The U.S. economy has been underperforming for five years, but it could now be entering an economic golden age that will see a renaissance in the natural resource and manufacturing industries. The explosion in unconventional natural gas production, specifically from shale, is providing a boon to the U.S. economy, pushing it to new heights.
In 2013, the United States passed Russia to claim the top spot as the world's largest exporter of natural gas, in large part due to the increase in shale gas production. This was celebrated as our country becoming the "Saudi Arabia of natural gas." The irony became clear later in the year when it was revealed that U.S. oil production would overtake Saudi Arabia to become the number one or two oil producer in the world, depending on who you ask, by 2015.
This is all well and good. A golden age of manufacturing in this country that allows us to move away from the overwhelming service economy that we have become ought to be welcomed. It will provide plenty of benefits to the country, from much increased job creation to more money coming into the country, to the ability to supply the overwhelming demand to the many energy-hungry countries worldwide. Large energy companies like ExxonMobil (NYSE:XOM) and Royal Dutch Shell (NYSE:RDS.A), as well as producers with exposure to natural gas like Devon Energy (NYSE:DVN) and Anadarko Petroleum (NYSE:APC), will make a bundle. However, history shows us that like everything, there could be cons to even something as positive as the coming energy production boon -- more specifically, the looming danger of what's known as the "resource curse," or "Dutch disease."
Dutch disease is a macroeconomic term that describes a correlation between an increase in exploitation of a prevalent natural resource and a decline in the competitiveness of the country's other industries unrelated to this common natural resource. The preeminent example is the Netherlands:The term was coined by The Economist in 1977 when describing the large decline in the manufacturing industry of the country after a large natural gas field was discovered there in 1959.

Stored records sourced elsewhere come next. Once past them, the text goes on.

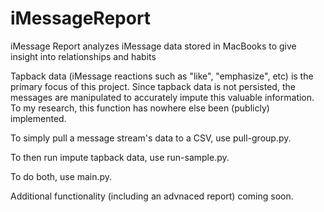 # iMessageReport
iMessage Report analyzes iMessage data stored in MacBooks to give insight into relationships and habits

Tapback data (iMessage reactions such as "like", "emphasize", etc) is the primary focus of this project. Since tapback data is not persisted, the messages are manipulated to accurately impute this valuable information. To my research, this function has nowhere else been (publicly) implemented.

To simply pull a message stream's data to a CSV, use pull-group.py.

To then run impute tapback data, use run-sample.py.

To do both, use main.py.

Additional functionality (including an advnaced report) coming soon.




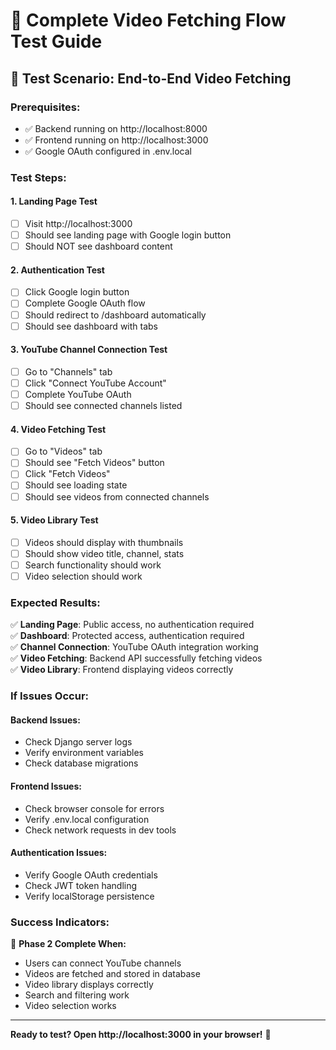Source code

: # 🧪 **Complete Video Fetching Flow Test Guide**

## 🎯 **Test Scenario: End-to-End Video Fetching**

### **Prerequisites:**
- ✅ Backend running on http://localhost:8000
- ✅ Frontend running on http://localhost:3000
- ✅ Google OAuth configured in .env.local

### **Test Steps:**

#### **1. Landing Page Test**
- [ ] Visit http://localhost:3000
- [ ] Should see landing page with Google login button
- [ ] Should NOT see dashboard content

#### **2. Authentication Test**
- [ ] Click Google login button
- [ ] Complete Google OAuth flow
- [ ] Should redirect to /dashboard automatically
- [ ] Should see dashboard with tabs

#### **3. YouTube Channel Connection Test**
- [ ] Go to "Channels" tab
- [ ] Click "Connect YouTube Account"
- [ ] Complete YouTube OAuth
- [ ] Should see connected channels listed

#### **4. Video Fetching Test**
- [ ] Go to "Videos" tab
- [ ] Should see "Fetch Videos" button
- [ ] Click "Fetch Videos"
- [ ] Should see loading state
- [ ] Should see videos from connected channels

#### **5. Video Library Test**
- [ ] Videos should display with thumbnails
- [ ] Should show video title, channel, stats
- [ ] Search functionality should work
- [ ] Video selection should work

### **Expected Results:**

✅ **Landing Page**: Public access, no authentication required  
✅ **Dashboard**: Protected access, authentication required  
✅ **Channel Connection**: YouTube OAuth integration working  
✅ **Video Fetching**: Backend API successfully fetching videos  
✅ **Video Library**: Frontend displaying videos correctly  

### **If Issues Occur:**

#### **Backend Issues:**
- Check Django server logs
- Verify environment variables
- Check database migrations

#### **Frontend Issues:**
- Check browser console for errors
- Verify .env.local configuration
- Check network requests in dev tools

#### **Authentication Issues:**
- Verify Google OAuth credentials
- Check JWT token handling
- Verify localStorage persistence

### **Success Indicators:**

🎉 **Phase 2 Complete When:**
- Users can connect YouTube channels
- Videos are fetched and stored in database
- Video library displays correctly
- Search and filtering work
- Video selection works

---

**Ready to test? Open http://localhost:3000 in your browser!** 🚀
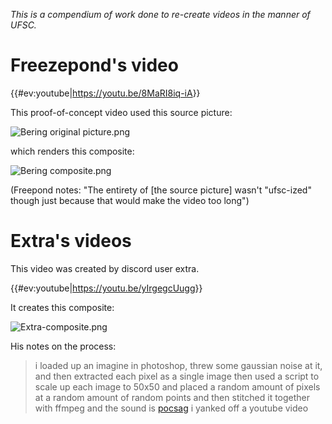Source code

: *This is a compendium of work done to re-create videos in the manner of
UFSC.*

# Freezepond's video

{{\#ev:youtube|<https://youtu.be/8MaRI8iq-iA>}}

This proof-of-concept video used this source picture:

![ Bering original picture.png](_Bering_original_picture.png
" Bering original picture.png")

which renders this composite:

![ Bering composite.png](_Bering_composite.png " Bering composite.png")

(Freepond notes: "The entirety of \[the source picture\] wasn't
"ufsc-ized" though just because that would make the video too long")

# Extra's videos

This video was created by discord user extra.

{{\#ev:youtube|<https://youtu.be/yIrgegcUugg>}}

It creates this composite:

![ Extra-composite.png](_Extra-composite.png " Extra-composite.png")

His notes on the process:

> i loaded up an imagine in photoshop, threw some gaussian noise at it,
> and then extracted each pixel as a single image then used a script to
> scale up each image to 50x50 and placed a random amount of pixels at a
> random amount of random points and then stitched it together with
> ffmpeg and the sound is [pocsag](https://en.wikipedia.org/wiki/POCSAG)
> i yanked off a youtube video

This Dutch disease model was developed in 1982 by two economists who hypothesized that the explosion in production in one sector would naturally create a polarization between the booming sector and all other industries, or lagging sectors (often other manufacturing or agriculture). This polarization would cause two things to occur: direct-deindustrialization, which is rapid movement of labor from the lagging sector experiencing less demand to the booming sector that would be starved of labor. The second effect is known as the spending effect, when the extra revenue that is being brought in through the booming sector is increasing the demand and investment in the last part of the economy, the non-traded goods, including assets such as water and electricity. Both of these effects severely impact the non-booming sector and hinder its future development.
Another effect of the "Dutch disease" is to cause a country's economy to become so tethered to its booming export that this completely controls the ebb and flow of the larger economy. Other countries buying large amounts of this resource increases the value of your currency, which makes your other industries less competitive globally. They also bounce up and down based on the movements of the market for your booming export. A country finds itself in a catch-22: The worse the other industries do, the more driven by your booming export your overall economy becomes. It's a vicious circle.

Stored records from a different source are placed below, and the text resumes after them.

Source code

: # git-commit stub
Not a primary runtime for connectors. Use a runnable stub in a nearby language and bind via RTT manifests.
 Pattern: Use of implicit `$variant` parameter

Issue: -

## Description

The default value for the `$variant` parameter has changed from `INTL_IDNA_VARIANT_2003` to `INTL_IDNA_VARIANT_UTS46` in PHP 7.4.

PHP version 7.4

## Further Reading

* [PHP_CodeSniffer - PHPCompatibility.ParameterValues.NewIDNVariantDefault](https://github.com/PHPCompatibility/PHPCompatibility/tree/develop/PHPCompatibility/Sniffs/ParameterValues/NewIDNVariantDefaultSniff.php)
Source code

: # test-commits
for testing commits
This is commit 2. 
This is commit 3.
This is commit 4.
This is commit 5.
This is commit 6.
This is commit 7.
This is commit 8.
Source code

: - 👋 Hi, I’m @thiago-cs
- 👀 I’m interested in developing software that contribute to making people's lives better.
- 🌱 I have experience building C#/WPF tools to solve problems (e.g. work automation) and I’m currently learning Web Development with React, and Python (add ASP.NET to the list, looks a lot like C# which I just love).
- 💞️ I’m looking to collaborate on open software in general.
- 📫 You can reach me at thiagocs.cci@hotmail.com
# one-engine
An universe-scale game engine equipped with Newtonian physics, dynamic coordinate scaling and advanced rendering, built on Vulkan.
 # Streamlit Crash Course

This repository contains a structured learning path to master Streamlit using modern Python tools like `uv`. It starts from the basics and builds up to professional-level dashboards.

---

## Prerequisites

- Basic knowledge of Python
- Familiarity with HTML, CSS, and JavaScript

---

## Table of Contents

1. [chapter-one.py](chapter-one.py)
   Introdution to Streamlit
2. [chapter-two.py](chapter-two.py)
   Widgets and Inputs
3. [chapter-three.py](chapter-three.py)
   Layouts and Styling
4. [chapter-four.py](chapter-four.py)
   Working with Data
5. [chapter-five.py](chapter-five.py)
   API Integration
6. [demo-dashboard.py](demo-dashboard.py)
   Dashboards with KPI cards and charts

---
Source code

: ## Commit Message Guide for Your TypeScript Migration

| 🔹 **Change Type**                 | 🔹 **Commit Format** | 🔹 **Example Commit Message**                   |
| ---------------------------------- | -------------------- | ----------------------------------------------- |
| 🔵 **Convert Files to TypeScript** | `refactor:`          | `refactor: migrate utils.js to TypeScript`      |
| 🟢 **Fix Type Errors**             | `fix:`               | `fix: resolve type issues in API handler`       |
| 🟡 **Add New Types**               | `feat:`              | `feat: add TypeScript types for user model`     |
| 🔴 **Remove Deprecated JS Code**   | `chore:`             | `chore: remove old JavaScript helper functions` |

As you can see, a natural resource boom in a nation can have far-reaching effects, both positive and negative. Your economy enters a golden age, your currency gets more valuable, and especially with energy products, there is significant demand for your resource. Large energy companies like ExxonMobil or Royal Dutch Shell and natural gas drilling companies such as Devon Energy and Anadarko Petroleum will see historic profits. Conversely, this massive growth can drive your economy by itself and potentially set it up for a big fall as the global demand or domestic supply begins to decline. The question is whether there is any way to smooth out the oscillations of an economy that is showing early symptoms of this vicious disease.